Two desperate, 1-3 football teams will meet on Sunday in an AFC North showdown. The Cleveland Browns will look to topple the Baltimore Ravens, who are coming off a triumphant, overtime win last Thursday Night against the Pittsburgh Steelers – their first victory of the season.
There's a big distance between 1-4 and 2-3. Cleveland must play inspired football.
Here are five things to watch.
1) *Force Turnovers*
Getting the ball back is easier said than done. The Browns haven't picked off a pass since Week 1 of the season, and in back-to-back losses, Cleveland's only come up with one fumble recovery. Obviously not all turnovers turn in to touchdowns, but stopping the progress of an offense has a momentous effect on the game. The home crowd hushes. Quarterbacks hesitate to throw into tight windows. Defenses start breathing confidence.
Tashaun Gipson, who is dealing with an ankle injury is Cleveland's ballhawking safety. The time is now for the 25-year-old or someone else in the secondary to pluck a football out of the air and take it back for a big return.
2) *Another receiver has to step up*
Through four games, Travis Benjamin has emerged as Cleveland's top dog wide receiver. Though he's been targeted a mere 27 times, Benjamin places in the NFL's top 15 in receiving yards (328), yards per catch (20.4) and touchdowns (4).
The Cleveland offense prides itself on spreading the football around, but it would be ideal if another wide receiver crossed the 100-yard threshold on a big afternoon Sunday at M&T Bank Stadium. Brian Hartline is a prime candidate for a breakout game, given his chemistry with quarterback Josh McCown. Taylor Gabriel has just 10 receptions for 67 yards a year after exploding on the scene as a deep threat. Could the Browns call his number on a deep route? Andrew Hawkins had 120 yards receiving in 2014 against the Ravens, higher than any other team he faced.
Baltimore safety Will Hill is emerging as a an absolute stud, but the rest of the unit, counting cornerbacks Jimmy Smith and Lardarius Webb, are off to a rocky starts in 2015. The Browns' passing game is clicking, and this could be the week another Brown shares the spotlight with Benjamin.
3) *Pressure QB Joe Flacco*
Likely without Steve Smith, the Ravens will be working with a patchwork wide receiving unit led by Kamar Aiken and Marlon Brown. Though they've underachieved to start the season, the Browns feel strong about how their secondary matches up with Baltimore's weapons.
What this means is Flacco may have to look at his second and third read on many of his dropbacks. This offensive line is fantastic, but it is not impenetrable. In Cleveland's last win over the Ravens (24-18) in November 2013, Flacco was harassed for five sacks and forced into many other errors while the pocket collapsed around him. The pressure has to be more authentic than creative; last week Philip Rivers capitalized on a numbers game when too many blitzes were dialed up.

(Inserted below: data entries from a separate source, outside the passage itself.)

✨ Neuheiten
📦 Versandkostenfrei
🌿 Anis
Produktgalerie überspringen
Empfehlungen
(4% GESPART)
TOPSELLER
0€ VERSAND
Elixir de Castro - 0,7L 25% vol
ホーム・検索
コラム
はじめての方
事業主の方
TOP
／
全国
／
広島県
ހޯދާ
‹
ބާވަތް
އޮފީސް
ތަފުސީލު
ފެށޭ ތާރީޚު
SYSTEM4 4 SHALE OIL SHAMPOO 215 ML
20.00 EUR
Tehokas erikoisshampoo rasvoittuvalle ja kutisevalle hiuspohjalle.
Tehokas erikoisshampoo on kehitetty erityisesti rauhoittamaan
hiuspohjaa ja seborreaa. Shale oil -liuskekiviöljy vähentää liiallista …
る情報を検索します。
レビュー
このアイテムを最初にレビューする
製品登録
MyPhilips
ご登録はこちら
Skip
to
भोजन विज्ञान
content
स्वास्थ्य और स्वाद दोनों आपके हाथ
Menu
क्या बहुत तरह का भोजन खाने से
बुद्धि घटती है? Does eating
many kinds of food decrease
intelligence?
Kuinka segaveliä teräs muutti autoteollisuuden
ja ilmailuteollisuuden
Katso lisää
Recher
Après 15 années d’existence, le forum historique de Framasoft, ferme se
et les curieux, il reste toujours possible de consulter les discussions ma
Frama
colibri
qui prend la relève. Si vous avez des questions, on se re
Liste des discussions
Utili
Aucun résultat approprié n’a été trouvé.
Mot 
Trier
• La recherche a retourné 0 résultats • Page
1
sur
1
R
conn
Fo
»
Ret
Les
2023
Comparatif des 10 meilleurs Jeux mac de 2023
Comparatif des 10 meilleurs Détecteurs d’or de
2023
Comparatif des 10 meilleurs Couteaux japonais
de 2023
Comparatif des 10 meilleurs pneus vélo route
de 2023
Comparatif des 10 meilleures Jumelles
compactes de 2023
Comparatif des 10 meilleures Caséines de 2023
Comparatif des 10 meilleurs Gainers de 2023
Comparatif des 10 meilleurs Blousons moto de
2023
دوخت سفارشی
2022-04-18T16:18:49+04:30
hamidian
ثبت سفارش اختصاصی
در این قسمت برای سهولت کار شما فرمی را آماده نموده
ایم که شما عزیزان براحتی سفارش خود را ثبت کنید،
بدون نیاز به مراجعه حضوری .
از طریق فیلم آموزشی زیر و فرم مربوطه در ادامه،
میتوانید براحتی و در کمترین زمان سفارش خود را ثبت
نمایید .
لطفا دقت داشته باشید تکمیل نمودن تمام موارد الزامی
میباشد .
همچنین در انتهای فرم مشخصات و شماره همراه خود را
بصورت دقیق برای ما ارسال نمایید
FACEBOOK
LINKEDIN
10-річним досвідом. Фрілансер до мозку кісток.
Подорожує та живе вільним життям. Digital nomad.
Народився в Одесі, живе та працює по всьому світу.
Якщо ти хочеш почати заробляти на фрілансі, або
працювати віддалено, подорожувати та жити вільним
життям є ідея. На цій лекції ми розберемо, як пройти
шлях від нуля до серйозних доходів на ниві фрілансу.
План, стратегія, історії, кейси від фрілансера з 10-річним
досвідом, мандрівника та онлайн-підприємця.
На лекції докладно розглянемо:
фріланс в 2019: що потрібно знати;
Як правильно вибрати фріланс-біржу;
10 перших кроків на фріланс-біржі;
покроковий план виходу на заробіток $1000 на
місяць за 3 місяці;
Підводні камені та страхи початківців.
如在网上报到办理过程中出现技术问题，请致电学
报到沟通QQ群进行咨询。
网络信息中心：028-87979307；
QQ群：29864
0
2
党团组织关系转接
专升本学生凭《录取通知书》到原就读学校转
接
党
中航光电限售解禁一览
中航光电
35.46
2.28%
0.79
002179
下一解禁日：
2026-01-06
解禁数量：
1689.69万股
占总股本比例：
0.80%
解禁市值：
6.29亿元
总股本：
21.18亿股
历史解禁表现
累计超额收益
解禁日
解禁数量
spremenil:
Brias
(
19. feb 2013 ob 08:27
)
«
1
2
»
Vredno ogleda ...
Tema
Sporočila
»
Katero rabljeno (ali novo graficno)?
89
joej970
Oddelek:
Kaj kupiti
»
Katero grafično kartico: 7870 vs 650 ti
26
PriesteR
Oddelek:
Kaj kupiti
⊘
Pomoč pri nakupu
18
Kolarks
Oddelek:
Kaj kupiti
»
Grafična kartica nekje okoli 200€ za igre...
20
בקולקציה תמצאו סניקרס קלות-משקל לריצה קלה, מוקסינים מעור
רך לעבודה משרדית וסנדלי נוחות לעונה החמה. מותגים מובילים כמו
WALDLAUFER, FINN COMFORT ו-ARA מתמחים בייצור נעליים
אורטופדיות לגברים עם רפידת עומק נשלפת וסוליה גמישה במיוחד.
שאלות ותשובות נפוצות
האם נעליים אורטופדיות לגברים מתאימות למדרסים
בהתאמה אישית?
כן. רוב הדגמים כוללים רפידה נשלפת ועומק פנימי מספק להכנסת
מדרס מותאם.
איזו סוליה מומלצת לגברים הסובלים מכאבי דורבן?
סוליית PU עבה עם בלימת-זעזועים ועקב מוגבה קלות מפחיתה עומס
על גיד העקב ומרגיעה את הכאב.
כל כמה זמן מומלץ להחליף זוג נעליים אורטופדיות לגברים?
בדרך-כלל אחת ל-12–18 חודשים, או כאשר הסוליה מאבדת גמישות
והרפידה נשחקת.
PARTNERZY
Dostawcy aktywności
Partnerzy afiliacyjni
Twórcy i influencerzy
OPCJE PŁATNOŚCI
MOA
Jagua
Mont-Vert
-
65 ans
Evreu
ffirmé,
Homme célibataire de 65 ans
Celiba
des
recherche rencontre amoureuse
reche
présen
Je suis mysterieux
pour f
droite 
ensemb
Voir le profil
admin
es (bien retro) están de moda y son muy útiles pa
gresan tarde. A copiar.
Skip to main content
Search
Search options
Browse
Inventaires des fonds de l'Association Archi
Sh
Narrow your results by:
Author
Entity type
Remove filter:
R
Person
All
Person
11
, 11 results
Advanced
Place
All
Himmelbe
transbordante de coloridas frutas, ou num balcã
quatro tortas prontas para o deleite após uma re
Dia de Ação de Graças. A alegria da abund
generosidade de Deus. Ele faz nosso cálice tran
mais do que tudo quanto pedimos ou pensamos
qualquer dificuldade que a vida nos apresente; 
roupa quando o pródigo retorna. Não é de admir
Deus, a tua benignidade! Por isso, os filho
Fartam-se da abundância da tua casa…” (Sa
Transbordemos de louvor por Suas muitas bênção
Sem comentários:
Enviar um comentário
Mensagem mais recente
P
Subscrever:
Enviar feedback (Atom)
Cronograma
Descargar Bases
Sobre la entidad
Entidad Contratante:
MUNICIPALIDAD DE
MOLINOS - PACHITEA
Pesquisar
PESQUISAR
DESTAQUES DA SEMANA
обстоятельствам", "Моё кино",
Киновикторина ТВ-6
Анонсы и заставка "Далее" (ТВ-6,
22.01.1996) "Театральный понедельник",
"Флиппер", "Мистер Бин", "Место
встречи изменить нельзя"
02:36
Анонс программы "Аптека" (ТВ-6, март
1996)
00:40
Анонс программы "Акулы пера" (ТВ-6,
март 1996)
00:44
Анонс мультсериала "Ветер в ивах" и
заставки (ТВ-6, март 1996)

Mike Pettine challenged his front seven on Wednesday, putting the pressure on Danny Shelton, Paul Kruger, Armonty Bryant, Barkevious Mingo, Jamie Meder and Co. to execute and deliver results. If Flacco – their clear best player – is flustered, the Ravens' chances of winning the game will dramatically decrease.
4) *Red zone offense*
Stringing together first downs has not been a problem for the Browns on offense; banging it home into the end zone has.
In 11 red zone possessions, the Browns have walked away with just three touchdowns, ranking last in the league. By comparison, the Falcons have had 15 trips to the red zone with 12 touchdowns and have a 4-0 record.
Tight end Gary Barnidge has emerged as the most reliable target in the red zone. In terms of grounding-and-pounding, Cleveland could find some more new ammunition this week. Running back Robert Turbin is nearing his return from a sprained ankle and the former Seahawk is built like a gladiator. There's hope Turbin can emerge as a barreling bowling ball in between the tackles.
5) *Justin Gilbert*
Pettine said the hip injury has Gilbert buried on the depth chart because lack of practice reps, but the first-round pick might have found his home on special teams. The 23-year-old nearly took the top off the game, averaging 36.7 yards on three kick returns last week against the Chargers. Cleveland can use every ounce of playmaking Sunday, even if it's coming from an unlikely player in an unlikely spot.